Note: the Medical Collection does not include any official records of this hospital. This includes any records relating to patient admissions, treatment and discharge. Some Hospital records are held by Manchester Archives and Local Studies, Central Library, St. Peter's Square, Manchester (ref. M363).

An incomplete set of annual reports, plus a report on the Hospital's work with TB patients, and material relating to Delamere Sanatorium.

Administrative / Biographical History

In the 1850s, 12% of deaths in Manchester could be accounted for by tuberculosis. The need for a specialist hospital was evident, and in 1875 Dr Shepherd Fletcher and Dr Alexander Hodgkinson founded the Manchester Hospital for Consumption and Diseases of the Throat and Chest. The hospital had premises on St John's Street, Deansgate, with accommodation for 8 in-patients. It was 'practically the only hospital in the North of England devoted to the treatment of consumption.' (BMA). The hospital was small at first, but as TB gained public attention in the 1880s support for the hospital grew. In 1885, the St John's Street site was replaced by a new out-patient department on Hardman Street (enlarged in 1891) and a new in-patients hospital in Bowdon, Cheshire. In 1899, the Medical Officer of Health for Manchester, Dr J Niven, implemented a partial system of voluntary notification of tuberculosis. Partly as a result of this, the Hospital was dealing with ever increasing numbers of patients.

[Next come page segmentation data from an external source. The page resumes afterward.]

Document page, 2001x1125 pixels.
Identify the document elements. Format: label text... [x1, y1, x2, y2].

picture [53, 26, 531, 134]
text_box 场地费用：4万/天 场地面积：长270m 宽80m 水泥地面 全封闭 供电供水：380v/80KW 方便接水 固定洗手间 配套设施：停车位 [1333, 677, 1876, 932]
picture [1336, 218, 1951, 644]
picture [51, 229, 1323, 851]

The new hospital at Bowdon had space for fifteen in-patients; additions in 1886 and 1896 brought the capacity to fifty. Additional space was still required and in 1905 a sanatorium at Delamere Forest was given to the Hospital by Sir William Crossley. This became known as the Crossley Sanatorium. In the early days, curable cases went to Crossley and Bowdon Sanatorium was used for more advanced cases. From 1912, the out-patients clinic on Hardman Street became the city's tuberculosis dispensary, illustrating the close cooperation of the hospital with the tuberculosis scheme of the Manchester Corporation. With the advent of the NHS, the Hardman Street clinic became the Manchester Ear Nose and Throat Hospital, part of the South Manchester Hospital Group. It closed in 1951. The Bowdon Sanatorium had changed its name in 1932 to St Anne's Home, but carried on only treating tuberculosis cases. In 1948 the home was no longer part of Manchester Consumption Hospital and began to specialise in ENT. In 1953 the Home changed its name to St Anne's Hospital. From the 1980s, St Anne's treated elderly patients with severe mental difficulties. In 1994 the Hospital became part of Trafford Healthcare NHS Trust. Crossley Sanatorium was passed to Liverpool Regional Hospital Board in 1948, merging with Liverpool Sanatorium which had been built on the adjoining site. It became known as Crossley Hospital before closing in 1990.

Bibliography

See Robert Price Davies, Baguley and Wythenshawe Hospitals: A History, (Manchester 2002), which has some general remarks on the work of TB hospitals in Manchester. Arthur Ransome's unpublished memoirSome great and good men and women I have known also has information of interest.